▸ Change detection data
******

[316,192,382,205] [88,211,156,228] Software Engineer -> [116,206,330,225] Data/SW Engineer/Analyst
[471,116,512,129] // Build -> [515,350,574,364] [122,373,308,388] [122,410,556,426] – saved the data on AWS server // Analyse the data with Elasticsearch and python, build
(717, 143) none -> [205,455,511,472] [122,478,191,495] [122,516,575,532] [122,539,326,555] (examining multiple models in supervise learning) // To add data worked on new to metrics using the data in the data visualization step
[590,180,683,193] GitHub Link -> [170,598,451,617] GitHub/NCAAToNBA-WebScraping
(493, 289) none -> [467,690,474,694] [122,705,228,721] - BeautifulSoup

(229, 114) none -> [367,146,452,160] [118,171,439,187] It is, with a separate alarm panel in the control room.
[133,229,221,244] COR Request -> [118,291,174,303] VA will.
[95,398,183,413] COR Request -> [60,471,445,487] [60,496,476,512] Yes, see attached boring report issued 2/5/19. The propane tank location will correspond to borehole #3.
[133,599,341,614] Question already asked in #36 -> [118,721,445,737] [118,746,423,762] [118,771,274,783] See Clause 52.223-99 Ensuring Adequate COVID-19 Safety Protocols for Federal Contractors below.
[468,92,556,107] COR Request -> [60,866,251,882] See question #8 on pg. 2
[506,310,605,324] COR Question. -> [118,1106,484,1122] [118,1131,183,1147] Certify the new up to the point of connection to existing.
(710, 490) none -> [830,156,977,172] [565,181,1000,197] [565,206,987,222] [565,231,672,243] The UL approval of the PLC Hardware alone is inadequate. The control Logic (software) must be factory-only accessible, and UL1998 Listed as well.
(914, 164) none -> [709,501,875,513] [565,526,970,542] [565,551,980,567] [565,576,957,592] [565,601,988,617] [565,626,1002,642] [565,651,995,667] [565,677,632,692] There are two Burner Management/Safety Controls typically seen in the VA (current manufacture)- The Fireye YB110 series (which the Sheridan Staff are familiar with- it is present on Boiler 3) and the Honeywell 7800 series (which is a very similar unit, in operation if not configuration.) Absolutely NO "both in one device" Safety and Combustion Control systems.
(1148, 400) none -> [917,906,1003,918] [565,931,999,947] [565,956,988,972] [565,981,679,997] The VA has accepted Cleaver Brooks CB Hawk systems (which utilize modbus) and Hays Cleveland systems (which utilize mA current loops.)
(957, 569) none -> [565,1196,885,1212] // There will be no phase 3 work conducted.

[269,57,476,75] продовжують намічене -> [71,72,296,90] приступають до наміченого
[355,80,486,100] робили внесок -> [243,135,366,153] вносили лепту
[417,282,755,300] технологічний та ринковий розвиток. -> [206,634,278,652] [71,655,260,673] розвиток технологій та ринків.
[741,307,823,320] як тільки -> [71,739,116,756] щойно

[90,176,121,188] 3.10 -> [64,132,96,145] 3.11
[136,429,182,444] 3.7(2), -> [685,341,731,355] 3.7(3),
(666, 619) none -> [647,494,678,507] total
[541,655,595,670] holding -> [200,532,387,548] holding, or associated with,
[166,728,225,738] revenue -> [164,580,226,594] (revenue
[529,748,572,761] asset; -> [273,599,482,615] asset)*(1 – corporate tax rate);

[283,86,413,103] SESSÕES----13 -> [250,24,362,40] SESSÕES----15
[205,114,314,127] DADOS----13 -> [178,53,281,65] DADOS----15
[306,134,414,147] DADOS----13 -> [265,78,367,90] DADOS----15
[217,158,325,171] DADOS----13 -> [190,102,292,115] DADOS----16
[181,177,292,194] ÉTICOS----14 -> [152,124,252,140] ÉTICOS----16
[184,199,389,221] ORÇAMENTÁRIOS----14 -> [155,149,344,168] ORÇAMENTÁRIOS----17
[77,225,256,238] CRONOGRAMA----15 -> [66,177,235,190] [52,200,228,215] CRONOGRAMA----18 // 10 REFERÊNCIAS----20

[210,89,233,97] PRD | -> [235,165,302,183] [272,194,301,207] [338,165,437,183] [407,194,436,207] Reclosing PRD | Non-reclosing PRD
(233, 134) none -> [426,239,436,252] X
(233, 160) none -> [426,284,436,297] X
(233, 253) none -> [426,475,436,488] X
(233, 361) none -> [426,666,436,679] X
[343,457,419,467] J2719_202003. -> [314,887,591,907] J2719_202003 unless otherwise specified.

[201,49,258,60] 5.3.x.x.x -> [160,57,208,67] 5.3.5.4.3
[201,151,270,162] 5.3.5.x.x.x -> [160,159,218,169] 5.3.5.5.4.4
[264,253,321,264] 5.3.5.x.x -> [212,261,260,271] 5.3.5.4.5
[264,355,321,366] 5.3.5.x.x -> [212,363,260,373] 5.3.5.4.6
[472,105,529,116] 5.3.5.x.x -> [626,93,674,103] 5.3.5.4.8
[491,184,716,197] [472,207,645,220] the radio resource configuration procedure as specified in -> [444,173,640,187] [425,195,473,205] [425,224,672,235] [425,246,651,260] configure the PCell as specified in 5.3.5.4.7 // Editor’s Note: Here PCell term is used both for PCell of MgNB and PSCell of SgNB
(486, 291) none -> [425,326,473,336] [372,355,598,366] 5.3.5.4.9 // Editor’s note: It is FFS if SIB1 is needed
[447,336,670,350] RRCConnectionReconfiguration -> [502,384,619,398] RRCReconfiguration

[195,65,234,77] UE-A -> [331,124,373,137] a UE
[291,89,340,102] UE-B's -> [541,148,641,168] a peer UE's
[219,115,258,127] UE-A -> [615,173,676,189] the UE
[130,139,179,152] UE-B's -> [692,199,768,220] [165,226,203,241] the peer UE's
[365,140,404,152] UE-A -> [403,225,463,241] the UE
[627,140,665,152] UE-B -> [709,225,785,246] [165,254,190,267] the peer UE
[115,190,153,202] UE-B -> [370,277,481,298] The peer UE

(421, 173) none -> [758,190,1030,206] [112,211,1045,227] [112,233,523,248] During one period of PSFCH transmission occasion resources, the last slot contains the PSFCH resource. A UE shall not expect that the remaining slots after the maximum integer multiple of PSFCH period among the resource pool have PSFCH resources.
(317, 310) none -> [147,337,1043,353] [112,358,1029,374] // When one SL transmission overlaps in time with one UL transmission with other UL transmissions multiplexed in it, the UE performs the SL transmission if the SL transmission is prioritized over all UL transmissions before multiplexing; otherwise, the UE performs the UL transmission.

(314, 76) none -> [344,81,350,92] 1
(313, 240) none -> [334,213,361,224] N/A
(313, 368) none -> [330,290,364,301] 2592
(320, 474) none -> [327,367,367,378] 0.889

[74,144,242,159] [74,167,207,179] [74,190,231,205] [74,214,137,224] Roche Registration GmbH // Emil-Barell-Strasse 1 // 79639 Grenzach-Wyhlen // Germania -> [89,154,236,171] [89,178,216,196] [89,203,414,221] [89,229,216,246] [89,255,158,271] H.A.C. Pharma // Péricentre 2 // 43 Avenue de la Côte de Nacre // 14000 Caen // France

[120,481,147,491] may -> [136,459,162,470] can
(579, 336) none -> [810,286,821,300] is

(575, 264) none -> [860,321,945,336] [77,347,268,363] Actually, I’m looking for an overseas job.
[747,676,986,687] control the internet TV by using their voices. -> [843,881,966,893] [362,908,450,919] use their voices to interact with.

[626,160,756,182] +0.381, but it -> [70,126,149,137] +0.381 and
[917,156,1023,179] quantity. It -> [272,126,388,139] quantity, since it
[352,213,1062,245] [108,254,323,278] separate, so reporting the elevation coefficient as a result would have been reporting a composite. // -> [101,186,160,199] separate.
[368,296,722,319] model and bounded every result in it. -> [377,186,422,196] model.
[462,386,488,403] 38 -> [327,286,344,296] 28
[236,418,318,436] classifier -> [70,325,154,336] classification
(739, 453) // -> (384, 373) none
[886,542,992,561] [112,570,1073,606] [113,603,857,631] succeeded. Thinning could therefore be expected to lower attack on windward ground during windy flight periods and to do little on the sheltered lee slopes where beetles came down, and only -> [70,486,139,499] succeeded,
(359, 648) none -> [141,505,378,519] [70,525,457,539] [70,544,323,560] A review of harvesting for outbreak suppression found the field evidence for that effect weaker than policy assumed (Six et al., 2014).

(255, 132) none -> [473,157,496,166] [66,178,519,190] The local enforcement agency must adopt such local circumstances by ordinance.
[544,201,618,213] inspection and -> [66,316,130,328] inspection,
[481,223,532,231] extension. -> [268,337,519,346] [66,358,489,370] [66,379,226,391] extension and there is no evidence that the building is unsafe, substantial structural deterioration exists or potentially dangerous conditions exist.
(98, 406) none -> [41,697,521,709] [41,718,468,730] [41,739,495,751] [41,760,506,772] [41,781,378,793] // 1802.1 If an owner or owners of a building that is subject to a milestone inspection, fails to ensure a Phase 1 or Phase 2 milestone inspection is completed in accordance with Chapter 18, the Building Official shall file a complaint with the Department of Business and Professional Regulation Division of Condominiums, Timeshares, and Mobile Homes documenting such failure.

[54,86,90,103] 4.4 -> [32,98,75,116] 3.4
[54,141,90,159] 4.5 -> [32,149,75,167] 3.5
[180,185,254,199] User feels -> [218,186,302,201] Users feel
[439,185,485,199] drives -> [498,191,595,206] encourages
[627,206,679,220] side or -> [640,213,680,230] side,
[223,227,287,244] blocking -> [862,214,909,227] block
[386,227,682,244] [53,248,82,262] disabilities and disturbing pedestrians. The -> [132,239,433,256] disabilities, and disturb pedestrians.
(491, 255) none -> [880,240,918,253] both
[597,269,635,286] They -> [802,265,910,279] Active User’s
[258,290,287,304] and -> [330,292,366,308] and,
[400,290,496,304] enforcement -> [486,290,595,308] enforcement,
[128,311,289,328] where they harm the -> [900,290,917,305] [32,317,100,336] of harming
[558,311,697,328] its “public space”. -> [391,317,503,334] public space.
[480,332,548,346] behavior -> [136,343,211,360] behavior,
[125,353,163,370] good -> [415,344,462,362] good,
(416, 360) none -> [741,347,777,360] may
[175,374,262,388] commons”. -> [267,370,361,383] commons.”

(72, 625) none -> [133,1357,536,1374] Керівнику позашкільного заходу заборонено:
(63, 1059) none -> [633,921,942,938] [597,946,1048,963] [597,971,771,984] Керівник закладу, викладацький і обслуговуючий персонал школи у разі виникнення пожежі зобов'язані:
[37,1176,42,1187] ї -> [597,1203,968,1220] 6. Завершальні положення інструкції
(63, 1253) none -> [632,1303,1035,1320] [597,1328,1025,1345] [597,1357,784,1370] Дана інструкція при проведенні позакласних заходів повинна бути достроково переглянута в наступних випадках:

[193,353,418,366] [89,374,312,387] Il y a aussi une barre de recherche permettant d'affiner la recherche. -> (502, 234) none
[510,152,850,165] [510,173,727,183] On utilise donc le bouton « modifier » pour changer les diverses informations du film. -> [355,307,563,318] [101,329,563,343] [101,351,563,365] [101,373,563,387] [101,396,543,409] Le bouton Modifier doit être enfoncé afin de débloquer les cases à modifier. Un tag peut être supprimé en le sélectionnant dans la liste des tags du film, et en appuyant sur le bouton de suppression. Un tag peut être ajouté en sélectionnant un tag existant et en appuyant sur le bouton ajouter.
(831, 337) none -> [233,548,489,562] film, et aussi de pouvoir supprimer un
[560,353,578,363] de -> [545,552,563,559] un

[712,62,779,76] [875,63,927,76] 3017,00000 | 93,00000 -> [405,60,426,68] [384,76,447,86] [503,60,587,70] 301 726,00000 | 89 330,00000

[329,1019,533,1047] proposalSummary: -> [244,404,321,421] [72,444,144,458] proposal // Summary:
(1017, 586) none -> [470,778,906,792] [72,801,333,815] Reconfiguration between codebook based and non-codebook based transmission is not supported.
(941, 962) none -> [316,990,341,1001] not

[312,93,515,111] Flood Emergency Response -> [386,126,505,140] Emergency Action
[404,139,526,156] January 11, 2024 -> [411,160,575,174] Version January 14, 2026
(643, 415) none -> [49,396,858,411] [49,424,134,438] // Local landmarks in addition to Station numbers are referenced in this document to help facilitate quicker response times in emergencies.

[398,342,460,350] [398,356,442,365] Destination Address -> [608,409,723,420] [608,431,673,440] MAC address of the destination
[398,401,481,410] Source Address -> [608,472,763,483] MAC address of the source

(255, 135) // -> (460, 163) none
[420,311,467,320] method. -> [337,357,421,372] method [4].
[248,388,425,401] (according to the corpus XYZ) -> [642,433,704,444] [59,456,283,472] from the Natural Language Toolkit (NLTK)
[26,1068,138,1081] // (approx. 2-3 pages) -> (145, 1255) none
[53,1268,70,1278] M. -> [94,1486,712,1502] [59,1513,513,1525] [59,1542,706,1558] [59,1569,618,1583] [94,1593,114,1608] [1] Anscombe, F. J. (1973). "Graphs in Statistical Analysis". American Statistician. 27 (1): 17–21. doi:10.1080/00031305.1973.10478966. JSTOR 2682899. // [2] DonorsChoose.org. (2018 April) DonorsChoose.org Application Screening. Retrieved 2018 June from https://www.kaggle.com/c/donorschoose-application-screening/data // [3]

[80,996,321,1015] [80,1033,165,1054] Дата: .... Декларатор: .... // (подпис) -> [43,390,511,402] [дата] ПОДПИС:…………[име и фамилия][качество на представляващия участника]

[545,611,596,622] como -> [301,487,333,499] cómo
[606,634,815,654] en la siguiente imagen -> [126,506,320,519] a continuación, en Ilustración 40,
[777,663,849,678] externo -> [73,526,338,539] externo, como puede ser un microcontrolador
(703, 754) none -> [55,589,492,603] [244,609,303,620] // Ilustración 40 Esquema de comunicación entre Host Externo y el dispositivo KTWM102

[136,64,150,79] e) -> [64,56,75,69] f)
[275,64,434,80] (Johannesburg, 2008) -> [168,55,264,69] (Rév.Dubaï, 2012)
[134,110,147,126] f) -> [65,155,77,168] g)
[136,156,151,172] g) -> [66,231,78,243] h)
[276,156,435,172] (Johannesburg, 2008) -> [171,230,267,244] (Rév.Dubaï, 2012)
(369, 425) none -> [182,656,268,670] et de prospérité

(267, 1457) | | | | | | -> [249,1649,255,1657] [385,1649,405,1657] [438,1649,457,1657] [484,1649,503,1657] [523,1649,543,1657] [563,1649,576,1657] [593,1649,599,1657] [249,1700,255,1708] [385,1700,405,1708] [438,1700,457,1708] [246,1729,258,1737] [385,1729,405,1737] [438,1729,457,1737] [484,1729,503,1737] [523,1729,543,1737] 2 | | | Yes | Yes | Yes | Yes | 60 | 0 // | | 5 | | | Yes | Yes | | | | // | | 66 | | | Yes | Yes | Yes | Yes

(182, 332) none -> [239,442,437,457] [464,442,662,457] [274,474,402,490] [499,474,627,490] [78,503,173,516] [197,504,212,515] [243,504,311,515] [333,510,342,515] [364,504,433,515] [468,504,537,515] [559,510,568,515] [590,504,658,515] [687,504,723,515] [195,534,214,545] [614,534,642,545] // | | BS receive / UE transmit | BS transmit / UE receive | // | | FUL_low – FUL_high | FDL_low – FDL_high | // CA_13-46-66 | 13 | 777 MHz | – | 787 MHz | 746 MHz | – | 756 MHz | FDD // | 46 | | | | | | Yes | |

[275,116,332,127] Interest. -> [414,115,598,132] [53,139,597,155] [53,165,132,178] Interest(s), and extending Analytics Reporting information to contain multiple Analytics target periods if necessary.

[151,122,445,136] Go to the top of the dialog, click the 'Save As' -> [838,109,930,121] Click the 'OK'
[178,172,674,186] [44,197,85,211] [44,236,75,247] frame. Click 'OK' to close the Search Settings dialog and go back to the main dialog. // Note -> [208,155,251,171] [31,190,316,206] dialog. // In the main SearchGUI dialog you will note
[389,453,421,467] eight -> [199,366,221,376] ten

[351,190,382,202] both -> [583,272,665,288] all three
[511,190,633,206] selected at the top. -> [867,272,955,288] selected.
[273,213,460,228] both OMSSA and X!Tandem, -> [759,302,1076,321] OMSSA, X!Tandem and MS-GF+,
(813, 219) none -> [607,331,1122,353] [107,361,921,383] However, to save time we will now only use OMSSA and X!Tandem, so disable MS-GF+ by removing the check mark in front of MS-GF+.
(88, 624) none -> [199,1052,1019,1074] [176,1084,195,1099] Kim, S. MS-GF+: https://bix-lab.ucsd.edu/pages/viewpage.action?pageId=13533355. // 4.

******

▸ Goal of the exercise
The entries above hold a line with "[712,62,779,76] [875,63,927,76] 3017,00000" and a later line with "[329,1019,533,1047] proposalSummary: ->". Write out exactly those lines and all lines between, nothing more.

▸ Task output
[712,62,779,76] [875,63,927,76] 3017,00000 | 93,00000 -> [405,60,426,68] [384,76,447,86] [503,60,587,70] 301 726,00000 | 89 330,00000

[329,1019,533,1047] proposalSummary: -> [244,404,321,421] [72,444,144,458] proposal // Summary:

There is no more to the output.